§ Work task
Could you rewrite the paragraph in the EDLC article below that begins "The polymer electrolyte based on Dx:Cs:Mg(CH3COO)2:Ni" as a short list that keeps its main facts?

§ Document section
- - -
Solid-State EDLC Device Based on Magnesium Ion-Conducting Biopolymer Composite Membrane Electrolytes: Impedance, Circuit Modeling, Dielectric Properties and Electrochemical Characteristics
Ahmad S. F. M. Asnawi,
Shujahadeen B. Aziz,
Salah R. Saeed,
Yuhanees M. Yusof,
Rebar T. Abdulwahid,
Shakhawan Al-Zangana,
Wrya O. Karim,
Mohd. F. Z. Kadir
Affiliations
Ahmad S. F. M. Asnawi
Chemical Engineering Section, Universiti Kuala Lumpur Malaysian Institute of Chemical & Bioengineering Technology (UniKL MICET), Alor Gajah 78000, Malacca, Malaysia
Shujahadeen B. Aziz
Hameed majid Advanced Polymeric Materials Research Lab., Department of Physics, College of Science, University of Sulaimani, Qlyasan Street, Sulaimani 46001, Iraq
Salah R. Saeed
Charmo Research Center, Charmo University, Peshawa Street, Chamchamal, Sulaimani 46001, Iraq
Yuhanees M. Yusof
Chemical Engineering Section, Universiti Kuala Lumpur Malaysian Institute of Chemical & Bioengineering Technology (UniKL MICET), Alor Gajah 78000, Malacca, Malaysia
Rebar T. Abdulwahid
Hameed majid Advanced Polymeric Materials Research Lab., Department of Physics, College of Science, University of Sulaimani, Qlyasan Street, Sulaimani 46001, Iraq
Shakhawan Al-Zangana
Department of Physics, College of Education, University of Garmian, Kalar 46021, Iraq
Wrya O. Karim
Department of Chemistry, College of Science, University of Sulaimani, Qlyasan Street, Sulaimani 46001, Iraq
Mohd. F. Z. Kadir
Centre for Foundation Studies in Science, University of Malaya, Kuala Lumpur 50603, Malaysia
The polymer electrolyte based on Dx:Cs:Mg(CH3COO)2:Ni with three different glycerol concentrations have been prepared. The impedance study has verified that the electrolyte with 42 wt.% of glycerol (A3) has the highest ionic conductivity of 7.71 × 10−6 S cm−1 at room temperature. The ionic conductivity is found to be influenced by the transport parameters. From the dielectric analysis, it was shown that the electrolytes in this system obeyed the non-Debye behavior. The A3 electrolyte exhibited a dominancy of ions (tion > te) with a breakdown voltage of 2.08 V. The fabricated electrochemical double layer capacitor (EDLC) achieved the specific capacitance values of 24.46 F/g and 39.68 F/g via the cyclic voltammetry (CV) curve and the charge–discharge profile, respectively. The other significant parameters to evaluate the performance of EDLC have been determined, such as internal resistance (186.80 to 202.27 Ω) energy density (4.46 Wh/kg), power density (500.58 to 558.57 W/kg) and efficiency (92.88%).
- - -
§ Stored data entries
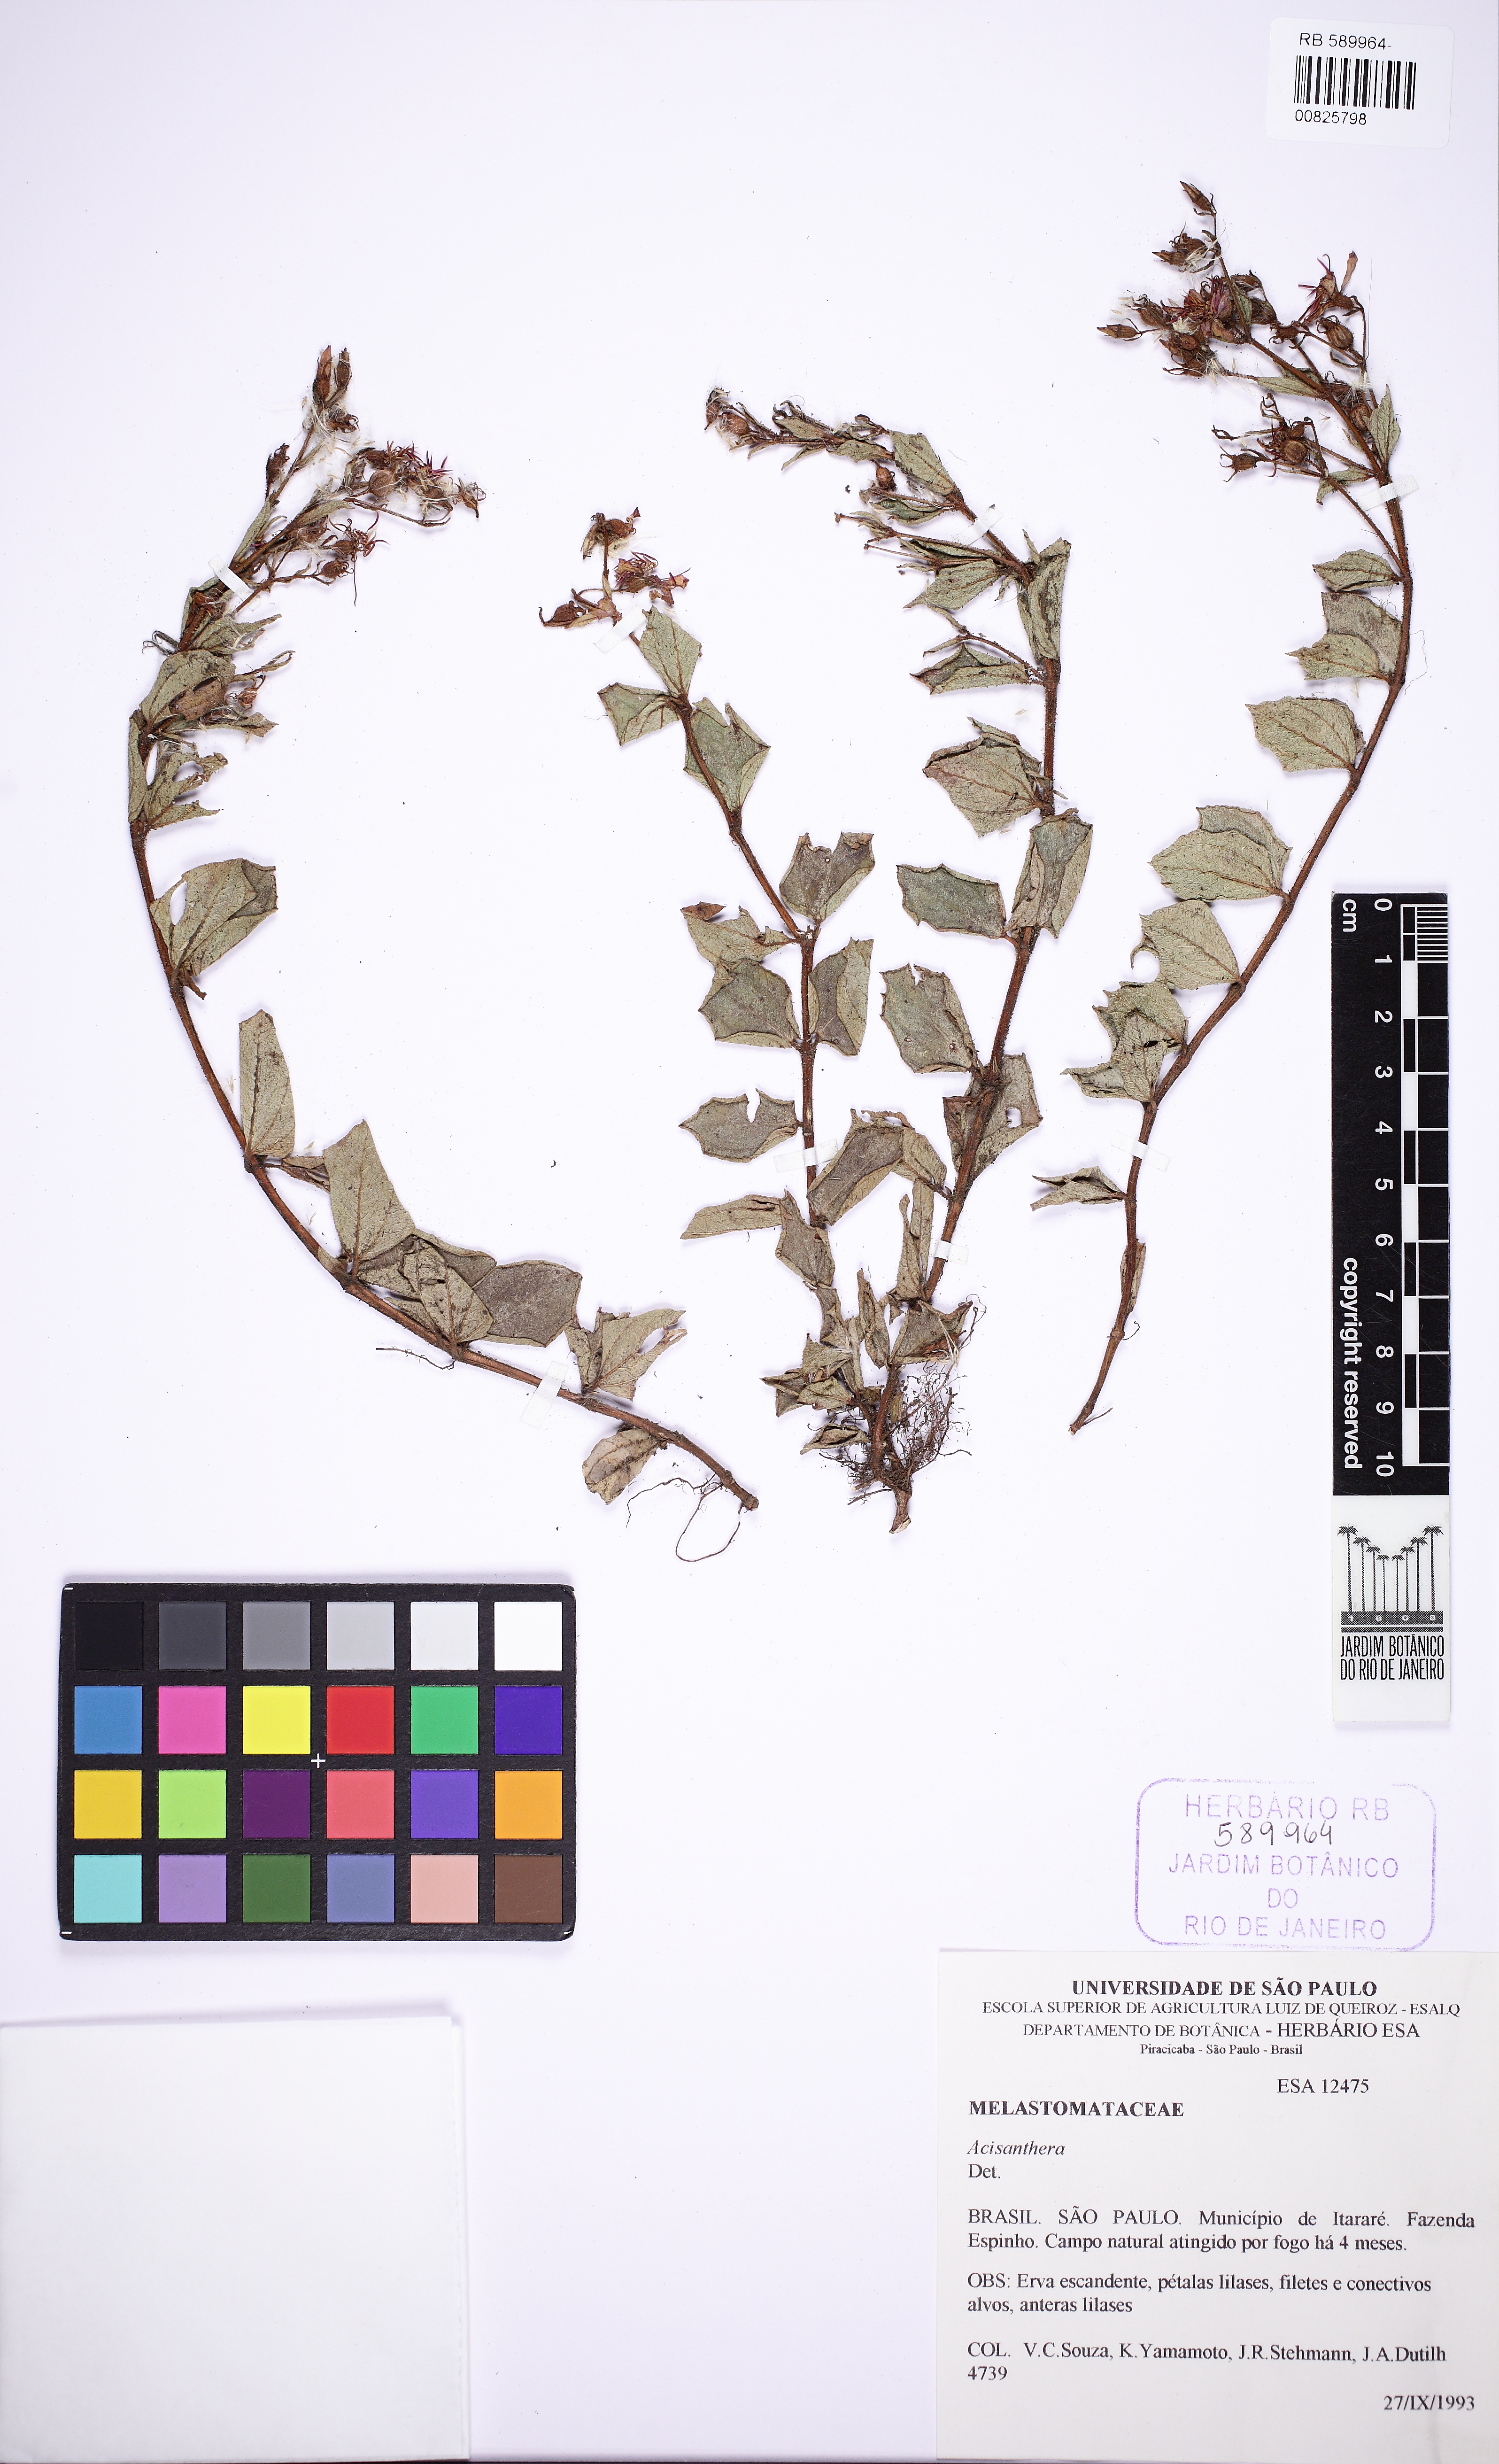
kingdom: Plantae
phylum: Tracheophyta
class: Magnoliopsida
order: Myrtales
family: Melastomataceae
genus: Acisanthera
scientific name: Acisanthera alsinaefolia
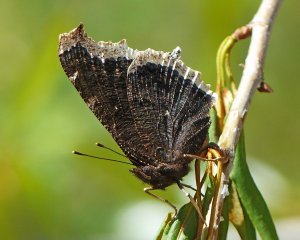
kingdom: Animalia
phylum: Arthropoda
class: Insecta
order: Lepidoptera
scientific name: Lepidoptera
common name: Butterflies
- - -
§ Written answer
- Dx:Cs:Mg(CH3COO)2:Ni polymer electrolytes were prepared with three glycerol concentrations.
- Impedance study: the electrolyte with 42 wt.% glycerol (A3) had the highest room-temperature ionic conductivity, 7.71 × 10−6 S cm−1.
- Ionic conductivity is influenced by the transport parameters.
- Dielectric analysis: the electrolytes obeyed non-Debye behavior.
- A3 showed ion dominancy (tion > te) and a breakdown voltage of 2.08 V.
- The fabricated EDLC reached specific capacitances of 24.46 F/g from the CV curve and 39.68 F/g from the charge–discharge profile.
- Other performance parameters:
  - internal resistance 186.80–202.27 Ω
  - energy density 4.46 Wh/kg
  - power density 500.58–558.57 W/kg
  - efficiency 92.88%